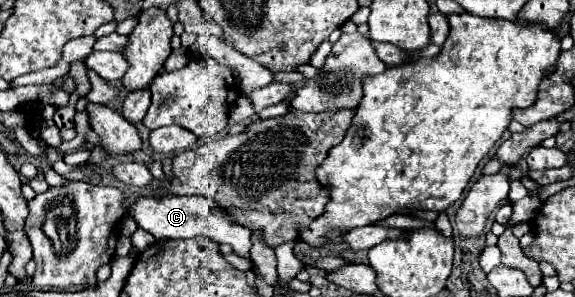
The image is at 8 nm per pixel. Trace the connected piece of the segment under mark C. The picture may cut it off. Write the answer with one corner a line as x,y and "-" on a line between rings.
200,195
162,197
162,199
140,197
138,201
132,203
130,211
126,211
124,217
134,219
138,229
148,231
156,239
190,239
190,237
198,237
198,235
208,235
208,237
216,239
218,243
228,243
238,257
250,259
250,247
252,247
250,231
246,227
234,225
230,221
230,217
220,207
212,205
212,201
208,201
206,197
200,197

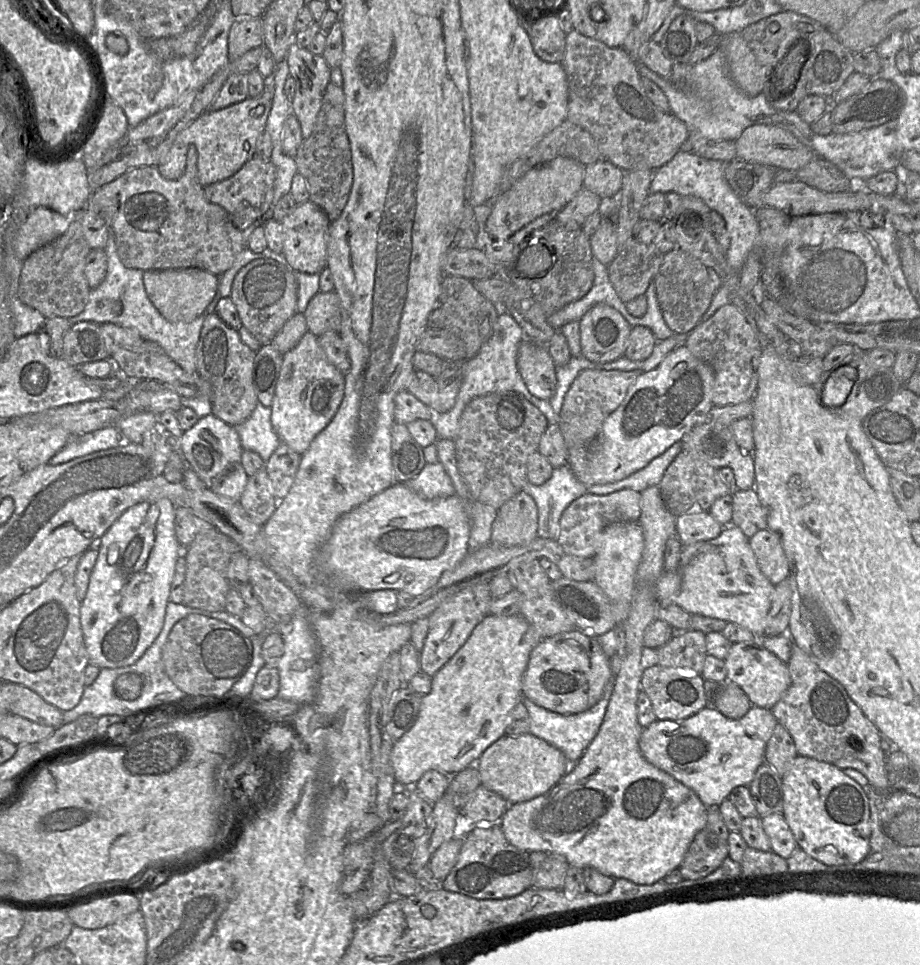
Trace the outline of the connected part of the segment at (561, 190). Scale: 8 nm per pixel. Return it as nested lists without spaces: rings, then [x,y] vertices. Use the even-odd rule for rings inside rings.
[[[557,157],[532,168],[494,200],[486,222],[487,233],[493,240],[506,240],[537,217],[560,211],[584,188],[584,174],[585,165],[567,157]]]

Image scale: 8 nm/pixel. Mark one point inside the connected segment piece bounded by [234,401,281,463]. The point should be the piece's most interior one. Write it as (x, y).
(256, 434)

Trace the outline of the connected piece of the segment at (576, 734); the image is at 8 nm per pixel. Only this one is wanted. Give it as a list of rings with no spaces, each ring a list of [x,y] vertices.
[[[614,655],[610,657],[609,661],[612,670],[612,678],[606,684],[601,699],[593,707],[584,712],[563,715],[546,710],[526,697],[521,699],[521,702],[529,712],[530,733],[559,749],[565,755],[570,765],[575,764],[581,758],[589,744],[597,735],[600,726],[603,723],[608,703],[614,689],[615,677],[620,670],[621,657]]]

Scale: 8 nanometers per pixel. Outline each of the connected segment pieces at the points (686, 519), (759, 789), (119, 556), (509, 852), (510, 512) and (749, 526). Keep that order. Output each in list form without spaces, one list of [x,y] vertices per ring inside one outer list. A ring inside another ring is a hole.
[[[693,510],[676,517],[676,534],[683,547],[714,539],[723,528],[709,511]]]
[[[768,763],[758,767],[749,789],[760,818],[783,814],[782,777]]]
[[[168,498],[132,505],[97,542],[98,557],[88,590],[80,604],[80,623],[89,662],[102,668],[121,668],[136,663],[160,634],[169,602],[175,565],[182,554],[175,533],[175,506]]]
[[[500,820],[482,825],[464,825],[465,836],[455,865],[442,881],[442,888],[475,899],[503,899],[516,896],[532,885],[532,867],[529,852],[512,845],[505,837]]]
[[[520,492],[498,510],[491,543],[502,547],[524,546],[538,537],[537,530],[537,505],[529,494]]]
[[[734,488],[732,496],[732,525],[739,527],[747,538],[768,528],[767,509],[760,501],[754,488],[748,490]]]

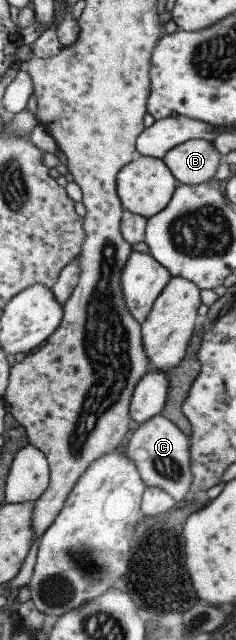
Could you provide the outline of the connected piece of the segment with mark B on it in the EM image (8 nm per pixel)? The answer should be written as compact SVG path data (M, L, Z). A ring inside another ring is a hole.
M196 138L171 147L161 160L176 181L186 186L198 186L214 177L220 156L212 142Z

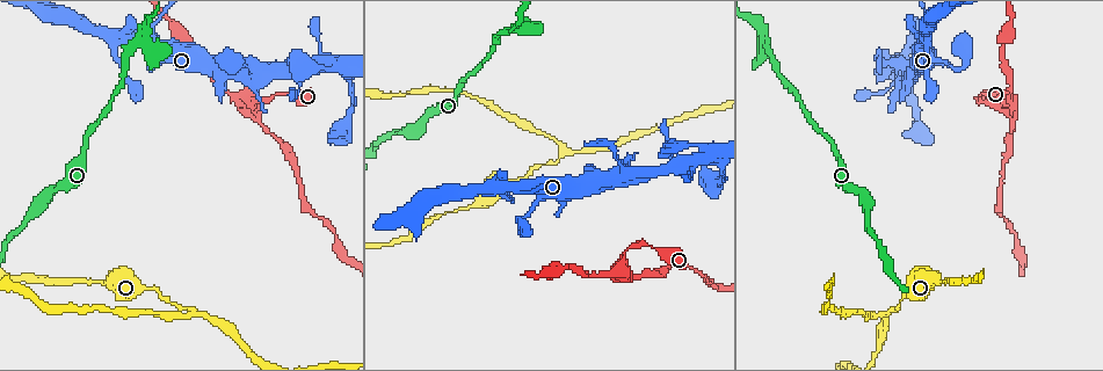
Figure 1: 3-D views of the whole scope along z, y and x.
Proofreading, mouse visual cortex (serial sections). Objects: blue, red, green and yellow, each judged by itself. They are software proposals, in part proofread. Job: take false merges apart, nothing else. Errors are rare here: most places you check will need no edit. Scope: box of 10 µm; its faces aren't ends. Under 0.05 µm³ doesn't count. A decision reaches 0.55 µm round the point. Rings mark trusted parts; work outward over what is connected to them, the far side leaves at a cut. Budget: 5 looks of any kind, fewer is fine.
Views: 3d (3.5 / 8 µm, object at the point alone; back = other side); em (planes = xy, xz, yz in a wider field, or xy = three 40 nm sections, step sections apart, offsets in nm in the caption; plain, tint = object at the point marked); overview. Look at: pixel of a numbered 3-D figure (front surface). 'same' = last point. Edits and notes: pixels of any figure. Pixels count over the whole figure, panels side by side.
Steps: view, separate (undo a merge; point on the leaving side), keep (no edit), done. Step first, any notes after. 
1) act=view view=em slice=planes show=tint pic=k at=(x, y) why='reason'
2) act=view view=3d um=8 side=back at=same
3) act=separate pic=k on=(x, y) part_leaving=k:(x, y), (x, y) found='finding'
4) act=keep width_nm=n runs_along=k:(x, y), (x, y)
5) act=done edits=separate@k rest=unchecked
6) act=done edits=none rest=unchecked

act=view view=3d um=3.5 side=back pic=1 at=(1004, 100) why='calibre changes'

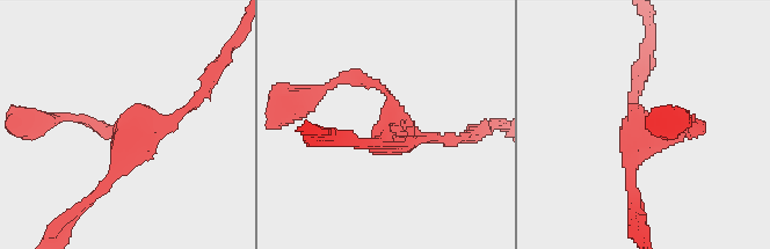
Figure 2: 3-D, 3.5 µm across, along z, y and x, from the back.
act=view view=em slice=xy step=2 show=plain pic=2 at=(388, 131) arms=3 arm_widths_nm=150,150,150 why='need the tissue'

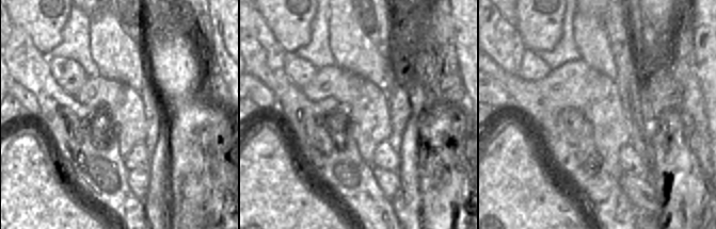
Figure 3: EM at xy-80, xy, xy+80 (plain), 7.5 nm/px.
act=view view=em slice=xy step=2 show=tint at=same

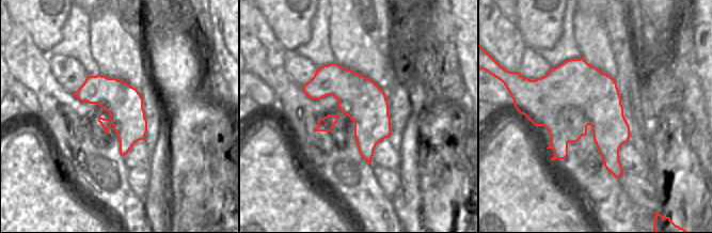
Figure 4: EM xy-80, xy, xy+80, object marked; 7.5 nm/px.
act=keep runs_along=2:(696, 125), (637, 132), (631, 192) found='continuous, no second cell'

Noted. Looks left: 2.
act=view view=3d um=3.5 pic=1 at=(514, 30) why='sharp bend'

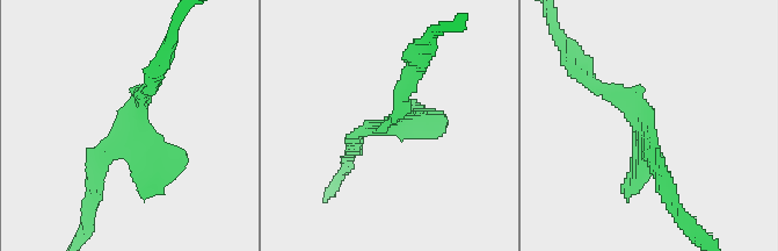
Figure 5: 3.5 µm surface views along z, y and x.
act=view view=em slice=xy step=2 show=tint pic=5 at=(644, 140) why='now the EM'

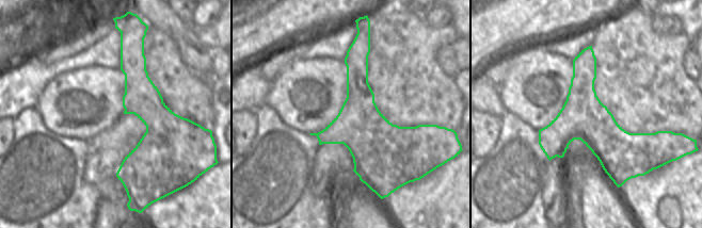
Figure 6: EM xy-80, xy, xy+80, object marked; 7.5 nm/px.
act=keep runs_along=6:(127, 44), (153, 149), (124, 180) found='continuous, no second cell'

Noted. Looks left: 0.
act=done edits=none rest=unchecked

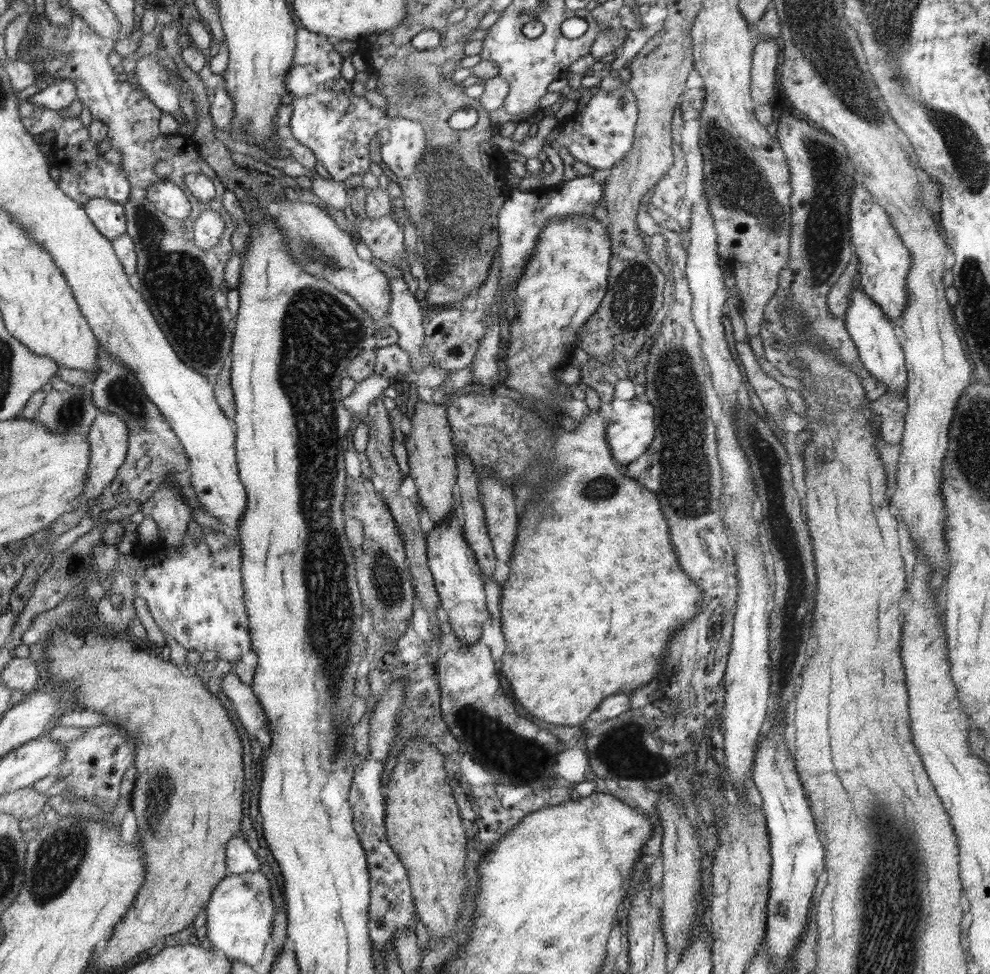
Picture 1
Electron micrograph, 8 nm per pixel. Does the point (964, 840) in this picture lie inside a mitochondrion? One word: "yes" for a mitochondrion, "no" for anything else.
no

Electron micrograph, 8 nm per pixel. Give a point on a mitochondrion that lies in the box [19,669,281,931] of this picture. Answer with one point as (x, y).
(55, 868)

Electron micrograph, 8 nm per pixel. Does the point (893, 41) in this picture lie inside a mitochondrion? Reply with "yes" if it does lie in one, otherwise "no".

* TASK INSTRUCTIONS
Copy out each line of the entries where the word "separate" is found.

* RESPONSE
Steps: view, separate (undo a merge; point on the leaving side), keep (no edit), done. Step first, any notes after. 
3) act=separate pic=k on=(x, y) part_leaving=k:(x, y), (x, y) found='finding'
5) act=done edits=separate@k rest=unchecked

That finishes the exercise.